**Work instructions:** Pull every line with the word "commencement" out of the entries below.
[Records supplied — start]
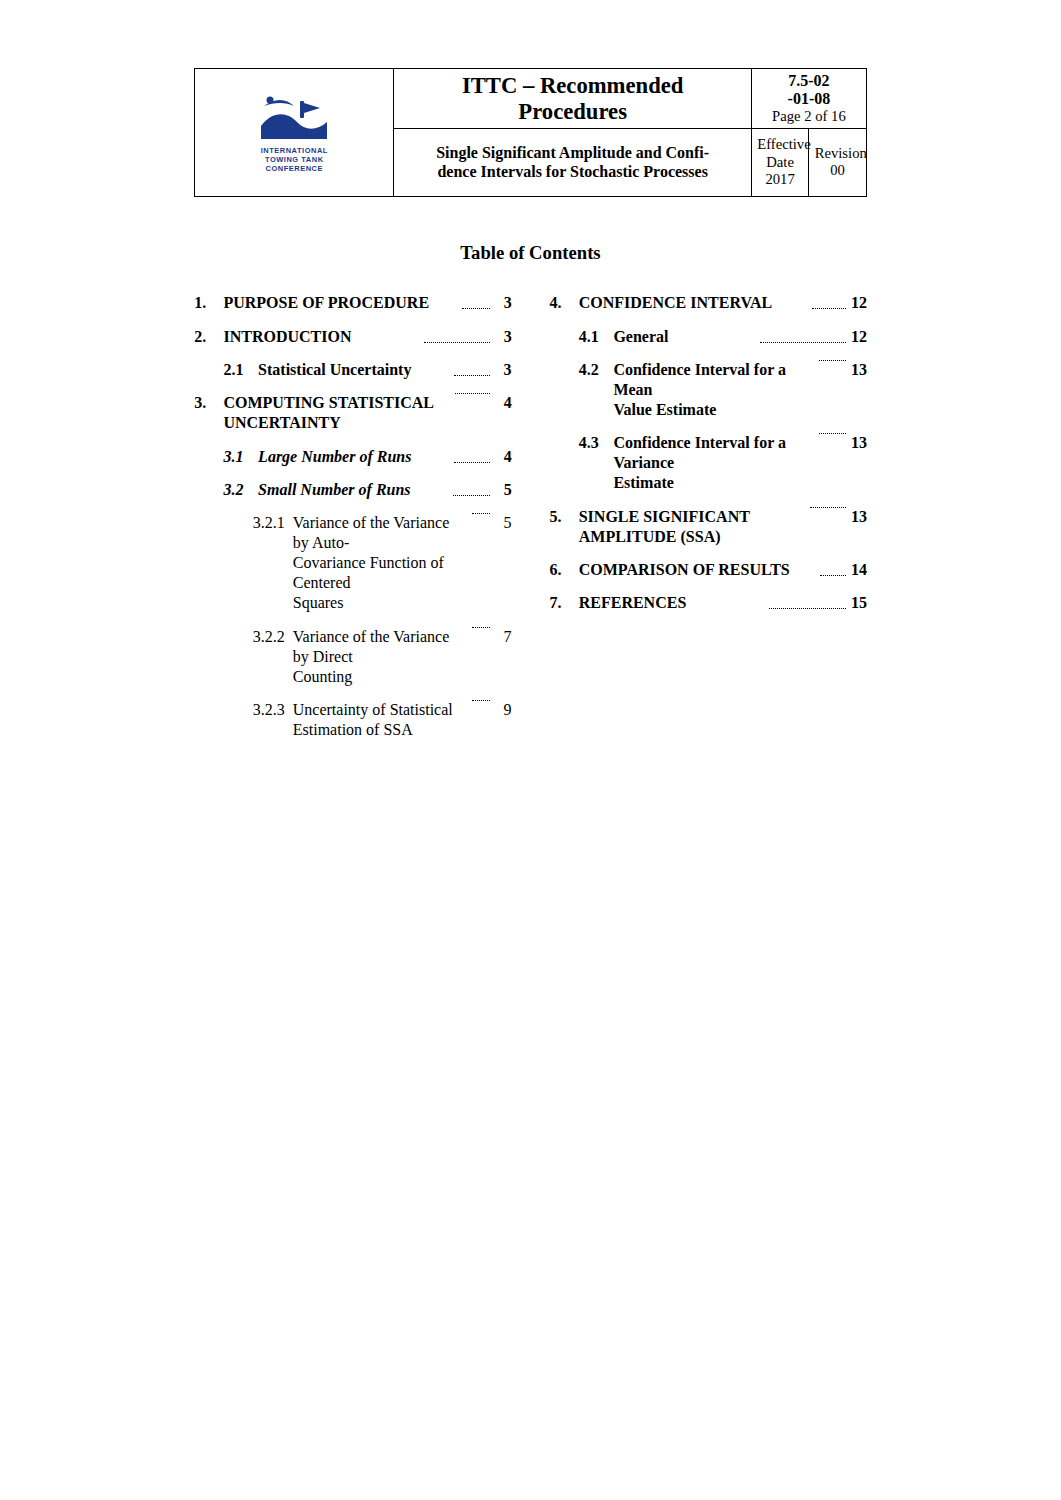| INTERNATIONAL TOWING TANK CONFERENCE | ITTC – Recommended Procedures | 7.5-02 -01-08 Page 2 of 16 |
| Single Significant Amplitude and Confi- dence Intervals for Stochastic Processes | Effective Date 2017 | Revision 00 |
Table of Contents
1. PURPOSE OF PROCEDURE 3
2. INTRODUCTION 3
2.1 Statistical Uncertainty 3
3. COMPUTING STATISTICAL
UNCERTAINTY 4
3.1 Large Number of Runs 4
3.2 Small Number of Runs 5
3.2.1 Variance of the Variance by Auto-
Covariance Function of Centered
Squares 5
3.2.2 Variance of the Variance by Direct
Counting 7
3.2.3 Uncertainty of Statistical
Estimation of SSA 9
4. CONFIDENCE INTERVAL 12
4.1 General 12
4.2 Confidence Interval for a Mean
Value Estimate 13
4.3 Confidence Interval for a Variance
Estimate 13
5. SINGLE SIGNIFICANT
AMPLITUDE (SSA) 13
6. COMPARISON OF RESULTS 14
7. REFERENCES 15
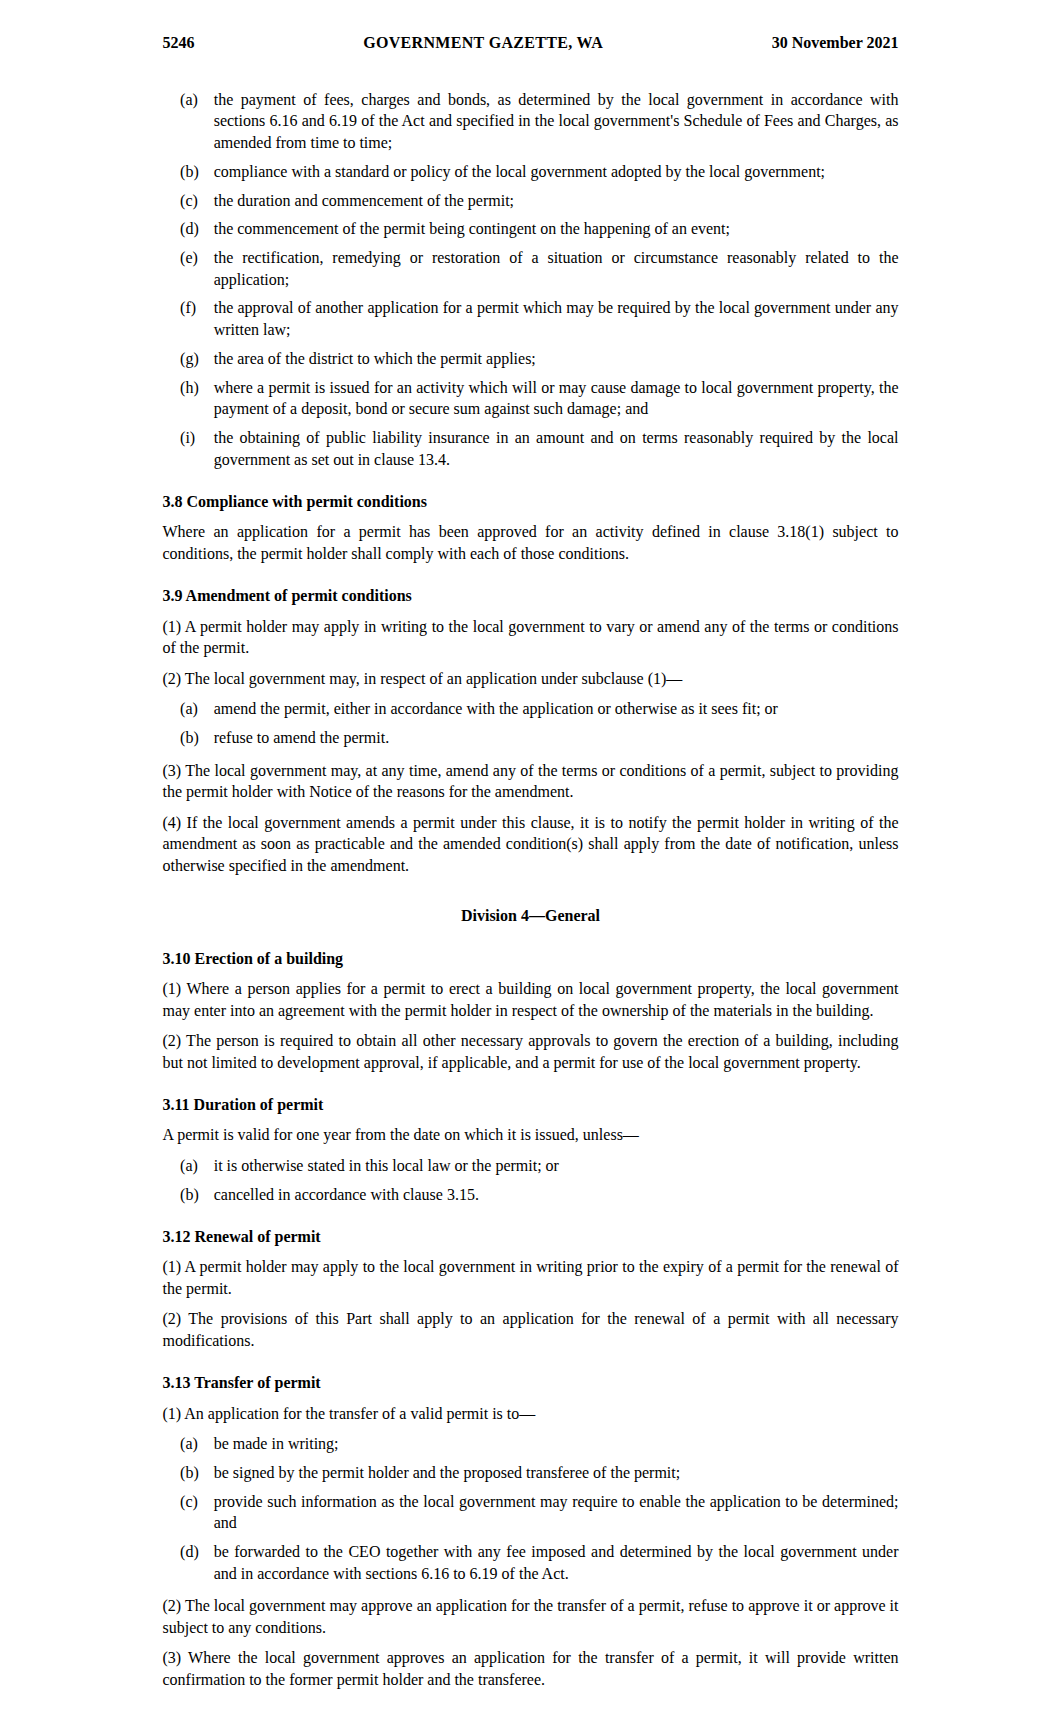5246 GOVERNMENT GAZETTE, WA 30 November 2021
(a) the payment of fees, charges and bonds, as determined by the local government in accordance with sections 6.16 and 6.19 of the Act and specified in the local government's Schedule of Fees and Charges, as amended from time to time;
(b) compliance with a standard or policy of the local government adopted by the local government;
(c) the duration and commencement of the permit;
(d) the commencement of the permit being contingent on the happening of an event;
(e) the rectification, remedying or restoration of a situation or circumstance reasonably related to the application;
(f) the approval of another application for a permit which may be required by the local government under any written law;
(g) the area of the district to which the permit applies;
(h) where a permit is issued for an activity which will or may cause damage to local government property, the payment of a deposit, bond or secure sum against such damage; and
(i) the obtaining of public liability insurance in an amount and on terms reasonably required by the local government as set out in clause 13.4.
3.8 Compliance with permit conditions
Where an application for a permit has been approved for an activity defined in clause 3.18(1) subject to conditions, the permit holder shall comply with each of those conditions.
3.9 Amendment of permit conditions
(1) A permit holder may apply in writing to the local government to vary or amend any of the terms or conditions of the permit.
(2) The local government may, in respect of an application under subclause (1)—
(a) amend the permit, either in accordance with the application or otherwise as it sees fit; or
(b) refuse to amend the permit.
(3) The local government may, at any time, amend any of the terms or conditions of a permit, subject to providing the permit holder with Notice of the reasons for the amendment.
(4) If the local government amends a permit under this clause, it is to notify the permit holder in writing of the amendment as soon as practicable and the amended condition(s) shall apply from the date of notification, unless otherwise specified in the amendment.
Division 4—General
3.10 Erection of a building
(1) Where a person applies for a permit to erect a building on local government property, the local government may enter into an agreement with the permit holder in respect of the ownership of the materials in the building.
(2) The person is required to obtain all other necessary approvals to govern the erection of a building, including but not limited to development approval, if applicable, and a permit for use of the local government property.
3.11 Duration of permit
A permit is valid for one year from the date on which it is issued, unless—
(a) it is otherwise stated in this local law or the permit; or
(b) cancelled in accordance with clause 3.15.
3.12 Renewal of permit
(1) A permit holder may apply to the local government in writing prior to the expiry of a permit for the renewal of the permit.
(2) The provisions of this Part shall apply to an application for the renewal of a permit with all necessary modifications.
3.13 Transfer of permit
(1) An application for the transfer of a valid permit is to—
(a) be made in writing;
(b) be signed by the permit holder and the proposed transferee of the permit;
(c) provide such information as the local government may require to enable the application to be determined; and
(d) be forwarded to the CEO together with any fee imposed and determined by the local government under and in accordance with sections 6.16 to 6.19 of the Act.
(2) The local government may approve an application for the transfer of a permit, refuse to approve it or approve it subject to any conditions.
(3) Where the local government approves an application for the transfer of a permit, it will provide written confirmation to the former permit holder and the transferee.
[Records supplied — finish]
**Answer to the problem:**
(c) the duration and commencement of the permit;
(d) the commencement of the permit being contingent on the happening of an event;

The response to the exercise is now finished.